**Dataset excerpts**

-=-=-=-=-

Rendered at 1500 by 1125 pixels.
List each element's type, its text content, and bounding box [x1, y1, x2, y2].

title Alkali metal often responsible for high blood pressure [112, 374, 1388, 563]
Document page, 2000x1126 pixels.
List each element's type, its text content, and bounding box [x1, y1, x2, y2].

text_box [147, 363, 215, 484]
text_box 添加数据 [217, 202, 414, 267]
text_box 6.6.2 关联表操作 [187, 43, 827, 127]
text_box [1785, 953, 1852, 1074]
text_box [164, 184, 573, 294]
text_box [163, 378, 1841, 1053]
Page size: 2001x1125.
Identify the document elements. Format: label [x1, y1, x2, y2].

-=-=-=-=-

**WHAT YOU SHOULD DO**
For each line above that contains "pixels", add one to a count, then state only the final number.

**ANSWER TO THIS PROBLEM**
2